Lundi dernier, à Tournon sur Rhône, le public de cette petite ville française a applaudi un spectacle haut en couleur : celui offert par la troupe de fantasia féminine en clôture des 4ièmes rencontres Méditerranéennes de Rhône Alpes dont le Maroc était l'invité d'honneur. Deux mois plus tôt, c'est à Montpellier, dans le cadre de la sixième édition du festival Arabesques, tenue du 18 au 22 mai, que l'on a célébré les traditions équestres arabes, par la présentation d'une fantasia féminine marocaine. L'année dernière, à Lyon, en prélude à la semaine culturelle qui accompagne le Salon de l'Immobilier Marocain (SIMMEUROPE), plusieurs femmes passionnées de chevaux et d'art équestre ont reproduit la traditionnelle tbourida au cœur d'un grand parc lyonnais, le parc de la Tête d'or. L'événement était présenté comme une « première ».

C'est également en ces termes que, en Belgique, les organisateurs de la future rencontre, « 2012, le Maroc chez vous », mise sur pied pour permettre aux jeunes Marocains résidant à Namur de mieux connaître la culture de leur pays d'origine, parlent de la fantasia féminine inscrite au programme. « En Belgique, il y a entre 400 et 500 000 Marocains d'origine et Belgo-marocains. L'organisation d'une fantasia féminine sera une première du genre. On s'attend donc à ce que beaucoup de gens se déplacent pour assister au spectacle" a déclaré Nasser Ougouti, l'initiateur de l'événement.

Une symbolique forte.

La fantasia représente l'une des traditions populaires les plus vivantes du Maghreb. « Tbourida » en dialecte marocain, la fantasia a des racines arabes, turques et berbères. Son nom français lui est donné en 1832, après que le peintre Eugène Delacroix l'eut abondamment peinte et qu'elle devint le sujet de prédilection de ses successeurs orientalistes. Désignant différents spectacles équestres traditionnels, la fantasia simule des assauts militaires, d'où son appellation de « tbourida » ou « jeu de la poudre ». Pendant le spectacle, les cavaliers (ou les cavalières) galopent à bride abattue comme s'ils fonçaient sur l'ennemi. Arrivés à la fin de leur charge, ils tirent en choeur le même coup de feu. Traditionnellement, les femmes étaient présentes dans l'assistance pour les soutenir de leurs youyous comme jadis, elles les suivaient à la guerre pour les stimuler au combat. Leur apparition sur ce champ de bataille fictif est symbolique de l'évolution majeure que connait la situation des femmes au Maghreb.

La fantasia féminine

La fantasia féminine serait apparue à Constantine au XIX siècle où elle était, semble-t-il, exécutée à pied. Mais c'est dans les années 2000, au Maroc, qu'elle prend corps, d'abord sous forme de groupes de cavaliers mixtes avant que n'apparaisse, à Mohamedia, un groupe exclusivement féminin.
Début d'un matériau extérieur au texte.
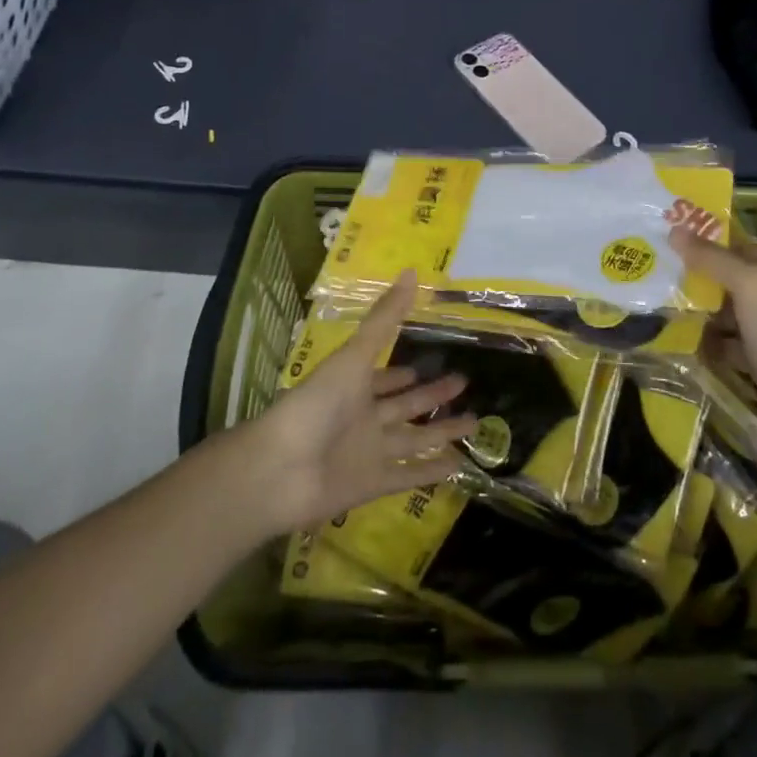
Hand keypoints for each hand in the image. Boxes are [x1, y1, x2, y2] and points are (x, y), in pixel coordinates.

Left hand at [233, 270, 476, 535]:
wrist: (281, 468)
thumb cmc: (316, 403)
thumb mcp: (354, 355)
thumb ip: (384, 319)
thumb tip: (412, 272)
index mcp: (354, 385)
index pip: (385, 377)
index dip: (405, 372)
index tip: (432, 360)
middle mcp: (363, 417)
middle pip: (405, 405)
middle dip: (432, 395)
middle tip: (463, 382)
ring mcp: (368, 452)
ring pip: (413, 439)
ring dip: (441, 431)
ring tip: (474, 422)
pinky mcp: (373, 484)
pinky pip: (409, 474)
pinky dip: (432, 470)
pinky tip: (459, 464)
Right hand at [671, 229, 756, 448]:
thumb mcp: (751, 286)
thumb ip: (712, 259)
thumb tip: (674, 231)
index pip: (738, 249)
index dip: (706, 244)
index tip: (666, 243)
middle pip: (730, 283)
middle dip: (697, 280)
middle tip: (655, 277)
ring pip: (726, 316)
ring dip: (699, 314)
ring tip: (658, 309)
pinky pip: (727, 348)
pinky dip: (707, 346)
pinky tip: (680, 343)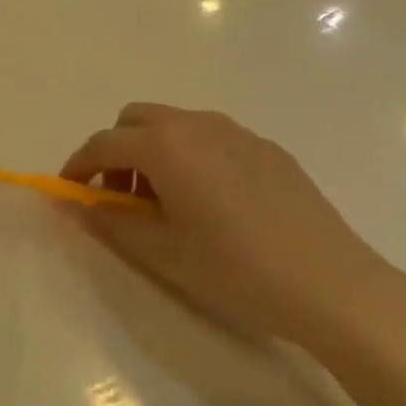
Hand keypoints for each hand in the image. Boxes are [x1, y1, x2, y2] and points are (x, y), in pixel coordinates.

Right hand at [61, 103, 405, 357]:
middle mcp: (195, 124)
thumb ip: (109, 220)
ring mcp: (236, 131)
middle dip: (117, 152)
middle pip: (136, 120)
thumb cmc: (237, 270)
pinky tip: (214, 204)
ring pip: (175, 125)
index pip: (103, 143)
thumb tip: (72, 202)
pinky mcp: (266, 147)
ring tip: (167, 203)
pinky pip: (211, 138)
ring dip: (154, 151)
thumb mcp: (162, 251)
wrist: (334, 285)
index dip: (79, 166)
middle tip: (121, 198)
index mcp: (164, 145)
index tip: (71, 192)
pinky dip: (191, 156)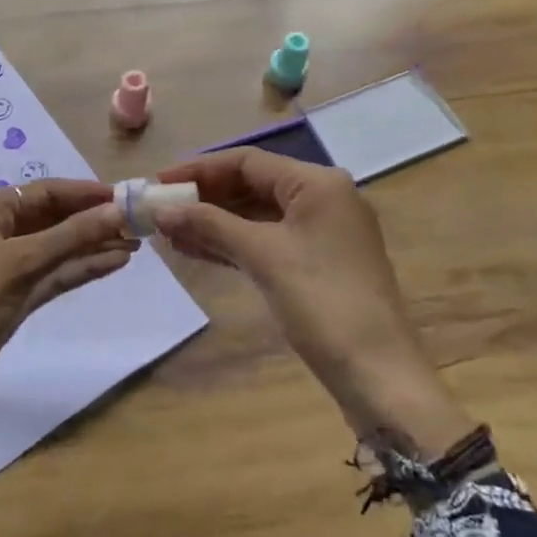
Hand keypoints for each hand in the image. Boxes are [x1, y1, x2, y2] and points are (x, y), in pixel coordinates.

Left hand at [0, 180, 135, 436]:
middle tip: (136, 221)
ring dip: (90, 245)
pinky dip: (79, 269)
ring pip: (54, 249)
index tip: (125, 196)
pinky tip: (113, 263)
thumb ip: (72, 235)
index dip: (83, 193)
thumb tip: (120, 208)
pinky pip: (51, 276)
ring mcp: (1, 270)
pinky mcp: (10, 302)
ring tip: (134, 242)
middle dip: (90, 219)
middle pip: (49, 218)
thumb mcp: (22, 262)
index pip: (41, 192)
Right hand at [153, 148, 472, 455]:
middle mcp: (322, 198)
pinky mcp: (316, 262)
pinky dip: (232, 242)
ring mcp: (321, 232)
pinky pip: (266, 240)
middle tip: (160, 209)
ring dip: (213, 221)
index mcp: (317, 183)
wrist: (378, 374)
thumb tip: (160, 208)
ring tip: (168, 231)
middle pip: (251, 185)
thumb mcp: (262, 255)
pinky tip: (196, 249)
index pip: (247, 161)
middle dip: (204, 197)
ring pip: (256, 215)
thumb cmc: (321, 301)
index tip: (158, 181)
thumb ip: (209, 224)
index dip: (199, 169)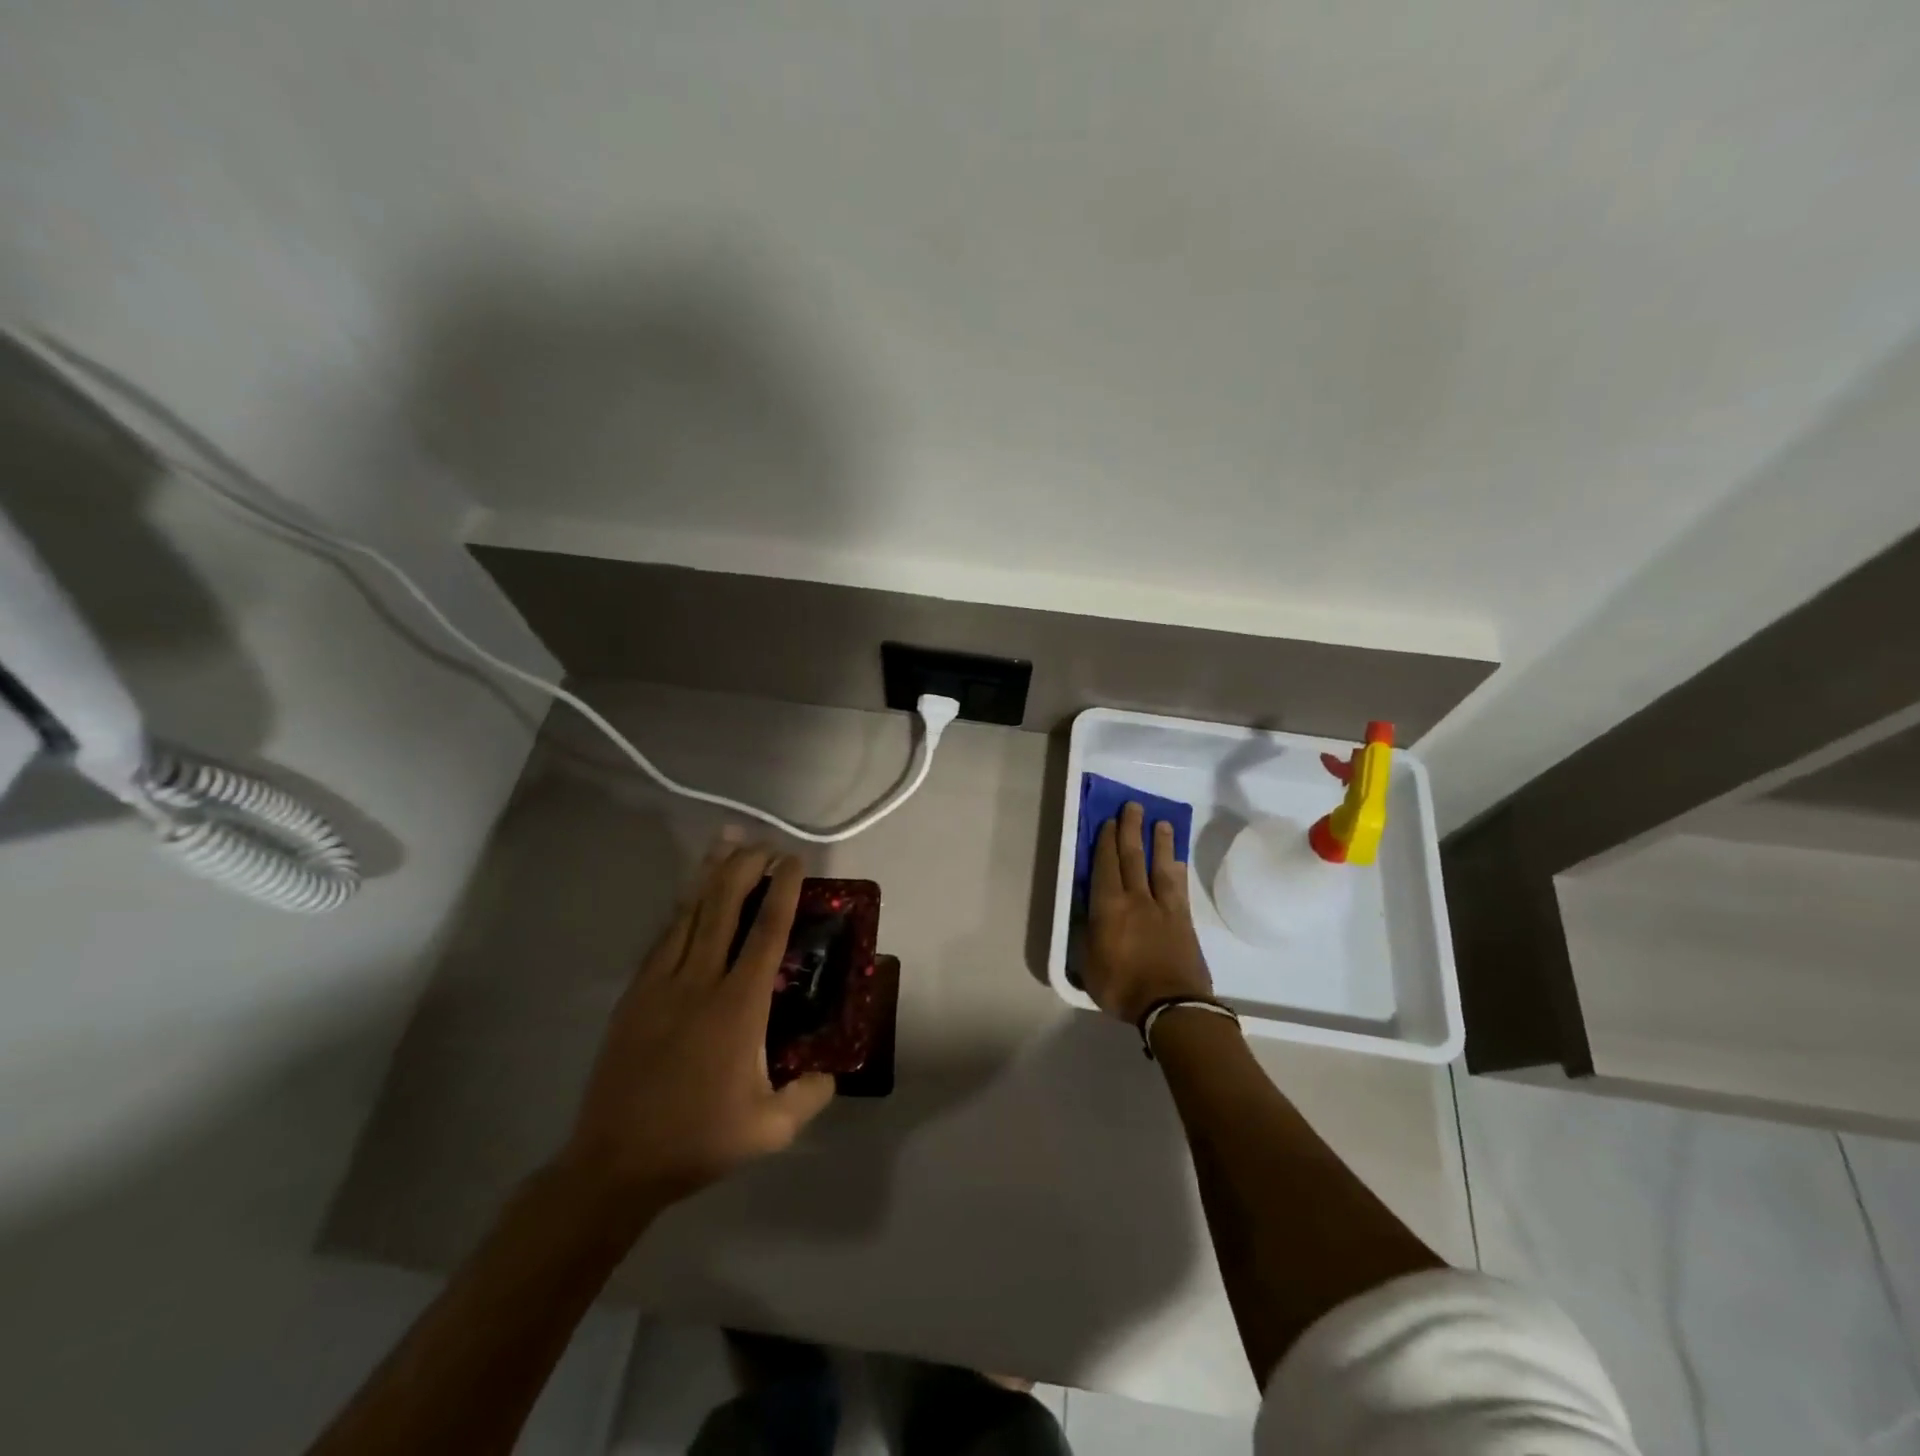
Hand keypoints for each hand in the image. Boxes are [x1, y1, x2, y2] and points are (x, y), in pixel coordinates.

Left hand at [556, 839, 835, 1212]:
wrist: (615, 1163)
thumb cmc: (698, 1140)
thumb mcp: (771, 1130)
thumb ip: (811, 1095)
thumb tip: (832, 1071)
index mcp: (738, 1007)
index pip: (766, 933)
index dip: (782, 891)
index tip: (793, 861)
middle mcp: (699, 983)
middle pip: (723, 908)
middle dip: (745, 867)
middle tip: (764, 844)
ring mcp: (660, 985)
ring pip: (689, 914)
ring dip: (710, 877)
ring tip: (727, 847)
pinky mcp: (634, 996)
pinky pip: (663, 939)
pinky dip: (682, 910)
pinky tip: (690, 898)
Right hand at [1083, 802, 1212, 1024]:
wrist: (1172, 1006)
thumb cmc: (1123, 988)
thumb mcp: (1089, 966)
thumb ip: (1087, 936)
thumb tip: (1086, 914)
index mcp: (1109, 908)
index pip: (1106, 866)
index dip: (1106, 842)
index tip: (1109, 821)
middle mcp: (1136, 899)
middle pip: (1133, 857)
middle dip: (1131, 829)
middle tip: (1133, 806)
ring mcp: (1163, 908)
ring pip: (1160, 866)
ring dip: (1159, 842)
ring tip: (1160, 822)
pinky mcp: (1184, 920)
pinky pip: (1178, 887)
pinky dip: (1176, 870)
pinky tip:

Le goût de la fantasia se transmet de père en fils mais également de père en fille. L'esprit et l'art de la « tbourida » sont souvent le fruit d'un héritage paternel chez les cavalières des fantasias féminines. Ces dernières ont trouvé un soutien de taille auprès de la tante du souverain, SAR la princesse Lalla Amina, férue depuis toujours d'équitation. C'est grâce à celle-ci que, depuis quelques années, la fantasia féminine est devenue une pratique officielle et que des troupes, telles celle de la jeune mouqadema (capitaine), Sofia Balouk, à la tête d'une cavalerie de onze chevaux, se sont constituées. Les démonstrations qu'elles offrent au Maroc, comme à l'étranger, mettent en lumière tant les qualités équestres féminines que les pas de géants faits par les Marocaines sur le chemin de l'émancipation.